The Role of TREM-2 in Pneumonia

Pneumonia, whether it is community-acquired or secondary following influenza infection, is a frequent and major challenge for human health. The pathogenesis of pneumonia is complex and involves both pathogen specific factors and the host immune response. The main contributors to pulmonary immunity during bacterial pneumonia are alveolar macrophages and respiratory epithelial cells. Both cell types express certain recognition receptors that sense the presence of pathogens and elicit an inflammatory response upon encounter of bacteria. The precise regulation of this inflammatory response is the topic of this proposal, as this regulation 1) ultimately determines the outcome during infection, 2) is poorly understood and 3) provides a potential target for therapeutic interventions. In this project, we want to specifically examine the role of an important regulator of inflammation, called triggering receptor expressed on myeloid cells 2 (TREM-2), in pneumonia. Our preliminary data clearly show that TREM-2, which is expressed on both alveolar macrophages and respiratory epithelial cells, exerts cell-type specific functions and that it plays a significant role during pneumococcal pneumonia. Yet, we don`t fully understand the contribution of TREM-2 expression on each cell type to the course of the disease. We want to further delineate this several ways, that encompass mouse models, cell culture and molecular and biochemical approaches. These studies are expected to provide a deeper understanding of how pulmonary innate immunity is shaped by TREM-2 during pneumonia and the effects of this immune receptor on alveolar macrophage and epithelial cell mediated innate immune responses. We believe that these findings will thus have a significant translational impact and could pave the way for future studies such as examining TREM-2 in the context of post- influenza pneumonia.

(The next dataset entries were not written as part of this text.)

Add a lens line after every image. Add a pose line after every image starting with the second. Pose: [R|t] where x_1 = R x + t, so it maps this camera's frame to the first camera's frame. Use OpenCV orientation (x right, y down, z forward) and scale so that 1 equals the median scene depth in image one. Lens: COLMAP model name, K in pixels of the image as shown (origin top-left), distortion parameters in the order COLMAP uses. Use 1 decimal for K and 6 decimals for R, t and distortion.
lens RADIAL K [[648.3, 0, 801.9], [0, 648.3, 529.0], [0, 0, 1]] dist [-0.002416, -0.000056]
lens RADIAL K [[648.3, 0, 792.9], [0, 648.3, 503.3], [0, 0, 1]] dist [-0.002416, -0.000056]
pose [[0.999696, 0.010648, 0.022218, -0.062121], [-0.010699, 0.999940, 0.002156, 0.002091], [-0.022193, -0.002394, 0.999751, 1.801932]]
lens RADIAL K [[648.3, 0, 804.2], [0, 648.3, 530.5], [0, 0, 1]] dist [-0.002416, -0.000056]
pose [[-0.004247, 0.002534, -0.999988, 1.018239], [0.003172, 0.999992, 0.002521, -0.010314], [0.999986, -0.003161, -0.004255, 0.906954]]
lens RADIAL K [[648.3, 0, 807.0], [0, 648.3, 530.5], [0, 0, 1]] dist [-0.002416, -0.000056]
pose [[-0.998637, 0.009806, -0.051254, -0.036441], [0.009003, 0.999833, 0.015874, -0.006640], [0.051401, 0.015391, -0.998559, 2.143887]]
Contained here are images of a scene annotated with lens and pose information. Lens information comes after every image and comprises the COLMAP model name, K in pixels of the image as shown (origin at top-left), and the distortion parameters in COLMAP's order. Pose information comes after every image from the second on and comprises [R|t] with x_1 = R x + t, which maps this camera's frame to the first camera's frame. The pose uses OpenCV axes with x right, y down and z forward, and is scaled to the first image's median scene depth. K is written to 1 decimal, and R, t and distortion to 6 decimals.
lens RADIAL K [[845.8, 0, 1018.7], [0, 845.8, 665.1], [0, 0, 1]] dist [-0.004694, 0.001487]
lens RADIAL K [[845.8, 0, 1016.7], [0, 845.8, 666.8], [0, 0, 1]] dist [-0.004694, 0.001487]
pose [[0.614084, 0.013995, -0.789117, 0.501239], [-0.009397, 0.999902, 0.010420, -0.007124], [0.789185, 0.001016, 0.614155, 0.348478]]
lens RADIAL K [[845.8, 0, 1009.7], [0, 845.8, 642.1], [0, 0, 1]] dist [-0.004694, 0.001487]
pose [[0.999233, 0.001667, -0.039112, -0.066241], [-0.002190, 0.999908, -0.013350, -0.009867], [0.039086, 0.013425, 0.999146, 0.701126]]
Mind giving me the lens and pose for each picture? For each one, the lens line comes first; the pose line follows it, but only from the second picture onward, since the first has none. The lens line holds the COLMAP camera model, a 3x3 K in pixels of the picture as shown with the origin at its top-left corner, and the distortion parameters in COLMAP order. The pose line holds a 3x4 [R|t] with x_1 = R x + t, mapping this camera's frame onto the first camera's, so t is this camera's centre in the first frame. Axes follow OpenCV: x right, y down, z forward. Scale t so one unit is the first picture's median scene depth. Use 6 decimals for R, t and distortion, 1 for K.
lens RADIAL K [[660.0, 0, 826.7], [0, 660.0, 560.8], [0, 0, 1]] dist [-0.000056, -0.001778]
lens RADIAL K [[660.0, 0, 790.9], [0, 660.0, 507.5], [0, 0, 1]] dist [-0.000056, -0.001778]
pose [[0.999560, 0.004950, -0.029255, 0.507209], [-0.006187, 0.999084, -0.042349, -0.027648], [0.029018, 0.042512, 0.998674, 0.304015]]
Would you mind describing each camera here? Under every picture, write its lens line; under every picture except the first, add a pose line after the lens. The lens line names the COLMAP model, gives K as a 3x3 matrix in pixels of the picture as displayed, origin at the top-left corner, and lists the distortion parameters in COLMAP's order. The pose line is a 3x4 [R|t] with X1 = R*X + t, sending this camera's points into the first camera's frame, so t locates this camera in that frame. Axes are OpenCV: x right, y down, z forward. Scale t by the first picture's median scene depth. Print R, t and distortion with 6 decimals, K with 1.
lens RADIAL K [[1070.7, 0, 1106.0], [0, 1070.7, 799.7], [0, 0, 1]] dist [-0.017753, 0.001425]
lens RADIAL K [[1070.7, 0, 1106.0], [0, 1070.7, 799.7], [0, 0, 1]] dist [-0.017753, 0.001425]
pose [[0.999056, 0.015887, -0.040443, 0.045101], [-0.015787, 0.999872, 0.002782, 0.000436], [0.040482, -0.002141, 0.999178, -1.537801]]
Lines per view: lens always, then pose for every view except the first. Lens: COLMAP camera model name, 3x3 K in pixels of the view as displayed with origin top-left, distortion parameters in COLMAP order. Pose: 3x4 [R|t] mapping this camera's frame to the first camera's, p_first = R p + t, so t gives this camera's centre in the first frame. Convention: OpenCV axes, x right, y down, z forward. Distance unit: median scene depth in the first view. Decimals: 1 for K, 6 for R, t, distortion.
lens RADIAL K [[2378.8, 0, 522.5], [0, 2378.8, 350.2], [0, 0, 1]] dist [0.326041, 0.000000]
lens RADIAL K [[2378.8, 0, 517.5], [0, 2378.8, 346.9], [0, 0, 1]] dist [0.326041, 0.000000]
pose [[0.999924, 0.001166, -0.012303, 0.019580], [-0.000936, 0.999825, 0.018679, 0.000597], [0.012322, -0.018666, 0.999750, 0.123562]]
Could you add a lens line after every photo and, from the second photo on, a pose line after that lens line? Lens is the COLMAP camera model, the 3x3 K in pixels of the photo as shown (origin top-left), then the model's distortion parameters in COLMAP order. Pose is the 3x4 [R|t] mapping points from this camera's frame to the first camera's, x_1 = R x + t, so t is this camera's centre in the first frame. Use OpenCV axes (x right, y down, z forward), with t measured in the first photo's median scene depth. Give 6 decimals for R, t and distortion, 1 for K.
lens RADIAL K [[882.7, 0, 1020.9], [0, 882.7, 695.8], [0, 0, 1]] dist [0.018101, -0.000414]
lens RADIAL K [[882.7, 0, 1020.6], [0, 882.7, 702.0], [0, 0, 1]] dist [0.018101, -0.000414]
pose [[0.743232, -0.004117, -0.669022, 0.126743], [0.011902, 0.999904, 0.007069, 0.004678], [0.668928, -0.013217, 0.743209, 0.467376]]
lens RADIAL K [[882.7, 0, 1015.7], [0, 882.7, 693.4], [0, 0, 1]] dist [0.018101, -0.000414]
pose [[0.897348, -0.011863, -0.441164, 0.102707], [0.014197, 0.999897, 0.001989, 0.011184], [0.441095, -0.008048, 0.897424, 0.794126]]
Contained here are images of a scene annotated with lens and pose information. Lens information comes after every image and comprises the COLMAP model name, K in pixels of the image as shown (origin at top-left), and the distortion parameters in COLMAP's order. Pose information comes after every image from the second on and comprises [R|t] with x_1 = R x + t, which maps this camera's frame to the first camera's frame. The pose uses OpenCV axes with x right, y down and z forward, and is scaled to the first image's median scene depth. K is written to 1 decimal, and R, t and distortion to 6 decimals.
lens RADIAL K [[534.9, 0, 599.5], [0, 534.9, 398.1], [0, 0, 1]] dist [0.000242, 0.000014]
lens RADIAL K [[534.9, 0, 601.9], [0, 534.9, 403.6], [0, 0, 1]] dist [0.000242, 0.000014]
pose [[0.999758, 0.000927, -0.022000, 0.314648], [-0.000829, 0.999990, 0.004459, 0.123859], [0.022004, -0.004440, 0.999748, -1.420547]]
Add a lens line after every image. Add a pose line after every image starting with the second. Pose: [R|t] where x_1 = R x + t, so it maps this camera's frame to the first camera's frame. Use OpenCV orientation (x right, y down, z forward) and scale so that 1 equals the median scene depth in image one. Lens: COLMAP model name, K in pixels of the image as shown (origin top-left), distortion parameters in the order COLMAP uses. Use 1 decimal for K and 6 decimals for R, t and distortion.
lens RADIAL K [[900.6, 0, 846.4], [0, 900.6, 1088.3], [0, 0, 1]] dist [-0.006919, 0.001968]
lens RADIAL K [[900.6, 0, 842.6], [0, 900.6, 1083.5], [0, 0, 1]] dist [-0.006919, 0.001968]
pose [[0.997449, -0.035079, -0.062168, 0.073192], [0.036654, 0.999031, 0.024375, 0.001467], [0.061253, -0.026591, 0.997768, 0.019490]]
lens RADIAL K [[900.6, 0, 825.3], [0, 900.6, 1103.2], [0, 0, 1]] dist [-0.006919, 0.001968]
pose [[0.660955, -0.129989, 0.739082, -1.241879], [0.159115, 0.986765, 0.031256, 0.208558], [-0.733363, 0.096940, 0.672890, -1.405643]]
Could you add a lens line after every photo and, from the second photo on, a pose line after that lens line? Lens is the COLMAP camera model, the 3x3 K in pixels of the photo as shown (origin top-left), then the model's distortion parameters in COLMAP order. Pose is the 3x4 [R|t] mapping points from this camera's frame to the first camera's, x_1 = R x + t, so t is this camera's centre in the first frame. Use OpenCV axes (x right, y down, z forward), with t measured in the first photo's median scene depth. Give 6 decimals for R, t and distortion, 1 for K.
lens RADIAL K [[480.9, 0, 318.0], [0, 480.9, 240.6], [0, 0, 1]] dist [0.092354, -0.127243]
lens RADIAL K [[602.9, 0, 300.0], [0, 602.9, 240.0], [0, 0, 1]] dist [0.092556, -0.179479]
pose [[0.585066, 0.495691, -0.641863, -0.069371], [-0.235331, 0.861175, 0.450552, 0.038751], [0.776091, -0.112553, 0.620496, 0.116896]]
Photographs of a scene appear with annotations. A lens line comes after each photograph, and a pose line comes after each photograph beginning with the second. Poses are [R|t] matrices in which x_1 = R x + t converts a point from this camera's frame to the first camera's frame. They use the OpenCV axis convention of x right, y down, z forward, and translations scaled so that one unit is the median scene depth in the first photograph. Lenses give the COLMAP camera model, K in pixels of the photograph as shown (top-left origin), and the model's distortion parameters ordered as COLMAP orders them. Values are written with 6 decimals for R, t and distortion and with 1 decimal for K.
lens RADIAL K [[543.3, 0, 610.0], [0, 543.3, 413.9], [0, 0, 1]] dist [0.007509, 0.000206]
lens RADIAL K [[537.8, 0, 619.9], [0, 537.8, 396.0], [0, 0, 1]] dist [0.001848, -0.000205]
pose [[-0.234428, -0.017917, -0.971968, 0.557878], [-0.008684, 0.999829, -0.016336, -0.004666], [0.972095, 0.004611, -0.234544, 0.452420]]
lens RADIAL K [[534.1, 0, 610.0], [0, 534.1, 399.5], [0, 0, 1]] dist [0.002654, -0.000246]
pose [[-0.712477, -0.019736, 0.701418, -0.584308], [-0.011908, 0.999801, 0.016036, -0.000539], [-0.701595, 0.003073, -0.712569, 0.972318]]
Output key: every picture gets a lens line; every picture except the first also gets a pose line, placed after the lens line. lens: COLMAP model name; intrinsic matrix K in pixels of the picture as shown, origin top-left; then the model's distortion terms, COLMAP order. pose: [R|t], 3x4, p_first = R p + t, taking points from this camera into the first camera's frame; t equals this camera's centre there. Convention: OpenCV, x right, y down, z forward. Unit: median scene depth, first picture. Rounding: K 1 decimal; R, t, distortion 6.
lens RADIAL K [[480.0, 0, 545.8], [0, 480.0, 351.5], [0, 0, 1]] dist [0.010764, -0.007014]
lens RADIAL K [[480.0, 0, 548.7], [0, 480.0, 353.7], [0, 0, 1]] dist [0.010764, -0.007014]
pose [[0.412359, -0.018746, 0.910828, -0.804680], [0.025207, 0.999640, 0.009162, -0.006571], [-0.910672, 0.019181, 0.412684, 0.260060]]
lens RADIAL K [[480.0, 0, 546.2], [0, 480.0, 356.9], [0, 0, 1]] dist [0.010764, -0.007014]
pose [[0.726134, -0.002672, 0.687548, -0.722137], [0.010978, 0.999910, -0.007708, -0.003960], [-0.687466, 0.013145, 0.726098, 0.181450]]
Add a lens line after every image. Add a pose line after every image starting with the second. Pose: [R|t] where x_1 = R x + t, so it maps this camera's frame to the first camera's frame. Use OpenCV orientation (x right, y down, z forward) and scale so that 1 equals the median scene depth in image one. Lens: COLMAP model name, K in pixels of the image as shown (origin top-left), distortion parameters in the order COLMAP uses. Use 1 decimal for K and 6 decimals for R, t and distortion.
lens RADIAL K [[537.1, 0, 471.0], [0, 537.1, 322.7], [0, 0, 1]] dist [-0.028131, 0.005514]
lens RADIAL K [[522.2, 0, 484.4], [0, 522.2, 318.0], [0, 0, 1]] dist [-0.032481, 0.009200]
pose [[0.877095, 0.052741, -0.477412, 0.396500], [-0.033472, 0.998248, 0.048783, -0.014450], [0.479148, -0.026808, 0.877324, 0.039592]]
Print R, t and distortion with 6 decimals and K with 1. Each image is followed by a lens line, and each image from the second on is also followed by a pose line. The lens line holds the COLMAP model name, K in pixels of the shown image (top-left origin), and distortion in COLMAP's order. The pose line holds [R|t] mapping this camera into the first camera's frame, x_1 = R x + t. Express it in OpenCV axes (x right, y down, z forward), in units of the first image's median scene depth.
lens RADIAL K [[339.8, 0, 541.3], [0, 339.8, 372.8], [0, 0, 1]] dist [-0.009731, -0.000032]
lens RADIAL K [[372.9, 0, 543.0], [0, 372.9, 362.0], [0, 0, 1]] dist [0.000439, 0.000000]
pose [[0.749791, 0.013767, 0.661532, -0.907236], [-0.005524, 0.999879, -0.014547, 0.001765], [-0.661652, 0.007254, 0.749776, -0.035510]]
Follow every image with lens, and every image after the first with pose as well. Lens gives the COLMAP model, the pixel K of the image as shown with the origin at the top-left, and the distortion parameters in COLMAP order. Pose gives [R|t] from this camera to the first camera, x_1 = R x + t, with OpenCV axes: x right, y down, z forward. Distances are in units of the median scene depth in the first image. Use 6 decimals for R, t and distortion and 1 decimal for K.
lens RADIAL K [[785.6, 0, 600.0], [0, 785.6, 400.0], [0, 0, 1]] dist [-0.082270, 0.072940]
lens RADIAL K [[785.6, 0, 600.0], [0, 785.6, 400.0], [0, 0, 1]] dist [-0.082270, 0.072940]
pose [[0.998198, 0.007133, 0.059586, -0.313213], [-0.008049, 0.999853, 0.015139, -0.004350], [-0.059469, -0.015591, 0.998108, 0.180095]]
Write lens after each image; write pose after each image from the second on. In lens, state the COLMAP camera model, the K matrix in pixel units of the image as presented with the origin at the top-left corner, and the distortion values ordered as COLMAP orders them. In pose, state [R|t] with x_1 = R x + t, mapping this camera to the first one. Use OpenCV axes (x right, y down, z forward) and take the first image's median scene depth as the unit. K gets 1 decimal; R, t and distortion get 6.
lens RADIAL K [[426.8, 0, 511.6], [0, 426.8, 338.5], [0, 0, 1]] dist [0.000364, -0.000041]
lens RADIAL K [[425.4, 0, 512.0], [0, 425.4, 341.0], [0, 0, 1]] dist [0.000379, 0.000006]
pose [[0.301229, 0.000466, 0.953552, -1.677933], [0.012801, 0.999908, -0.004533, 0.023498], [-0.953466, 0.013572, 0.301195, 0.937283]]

Streptococcus pneumoniae (S. pneumoniae) is the major causative pathogen of community acquired pneumonia, a significant health problem worldwide. The continuing rise in antibiotic resistance stresses the need for better insights into how the body defends itself against this pathogen. The early innate immune response that constitutes bacterial phagocytosis, complement activation and inflammation is critical for the outcome during pneumonia. The Triggering receptor expressed on Myeloid cells 2 (TREM-2) is a cell surface receptor that has been best studied in the bone and brain and has recently been implicated in Alzheimers disease. But the biological functions of this receptor within other bodily organs including the lung are poorly understood. In this proposal, the findings of which were published in the prestigious open access journal PLOS Pathogens, we examined the function of TREM-2 in pulmonary host defense during pneumococcal pneumonia. We could show that lung macrophages deficient in TREM-2 behave very differently to those in bone and TREM-2 exerts suppressive effects on bacterial phagocytosis in this cell type. This occurs via TREM-2 attenuating levels of complement component C1q, an opsonin that enhances phagocytosis that is crucial for defense against pneumonia. In the context of lung infections, we show that TREM-2 deficient animals clear bacteria better and exhibit improved outcome during pneumococcal pneumonia. These data are the first to describe a role for TREM-2 in clinically important lung infections and importantly link this receptor to pathways that regulate opsonin production.